## AUFGABE A
Nennen Sie alle Orte, die der Bericht über die Hauptversammlung der PIERER Mobility AG erwähnt, sowohl Städte als auch Veranstaltungsstätten.
## AUFGABE B
Setzen Sie den Bericht über die Hauptversammlung der PIERER Mobility AG im Anschluss an seinen letzten Satz fort.

## AUSGEWÄHLTER TEXT

Hauptversammlung : KTM-Mutter wird zur Bajaj Industrie AG: Hauptversammlung bringt Bruch mit der Ära Pierer

Pierer Mobility AG Zentrale

Pierer Mobility-Zentrale in Wels 

- © Pierer Mobility AG

Am Mittwoch, dem 19. November 2025, steht bei der PIERER Mobility AG ein bedeutender Einschnitt bevor. Die außerordentliche Hauptversammlung, die ab 10 Uhr im „House of Brands“ in Munderfing stattfindet, soll den Weg für eine weitreichende Neuausrichtung des oberösterreichischen Konzerns ebnen – mit unmittelbaren Folgen auch für die Motorradmarke KTM.

Dokumentbilder mit Quelltext
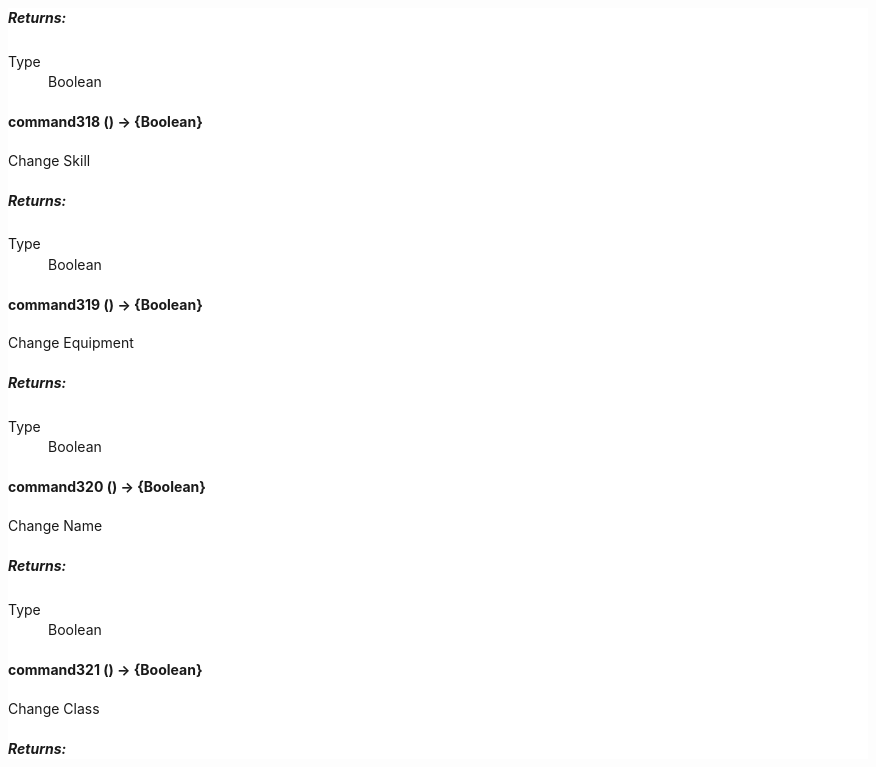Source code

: ##### Returns:

<dl>
    <dt> Type </dt>
    <dd>
        <span>Boolean</span>
    </dd>
</dl>

#### command318 () → {Boolean}


Change Skill

##### Returns:

<dl>
    <dt> Type </dt>
    <dd>
        <span>Boolean</span>
    </dd>
</dl>

#### command319 () → {Boolean}


Change Equipment

##### Returns:

<dl>
    <dt> Type </dt>
    <dd>
        <span>Boolean</span>
    </dd>
</dl>

#### command320 () → {Boolean}


Change Name

##### Returns:

<dl>
    <dt> Type </dt>
    <dd>
        <span>Boolean</span>
    </dd>
</dl>

#### command321 () → {Boolean}


Change Class

##### Returns:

## ERGEBNIS A
Wels, „House of Brands“, Munderfing

## ERGEBNIS B
Bereits zum vierten Mal in diesem Jahr sind die Aktionäre zur Abstimmung geladen. Diesmal stehen jedoch keine Routinepunkte auf der Agenda, sondern gleich mehrere grundlegende Änderungen: Die wohl folgenreichste ist der Vorschlag, die Gesellschaft künftig unter dem Namen „Bajaj Mobility AG“ zu führen. Damit würde der indische Mehrheitsaktionär Bajaj auch namentlich zum neuen Markenträger. Gleichzeitig ist geplant, den Firmensitz von Wels nach Mattighofen zu verlegen – also dorthin, wo KTM seit Jahrzehnten beheimatet ist.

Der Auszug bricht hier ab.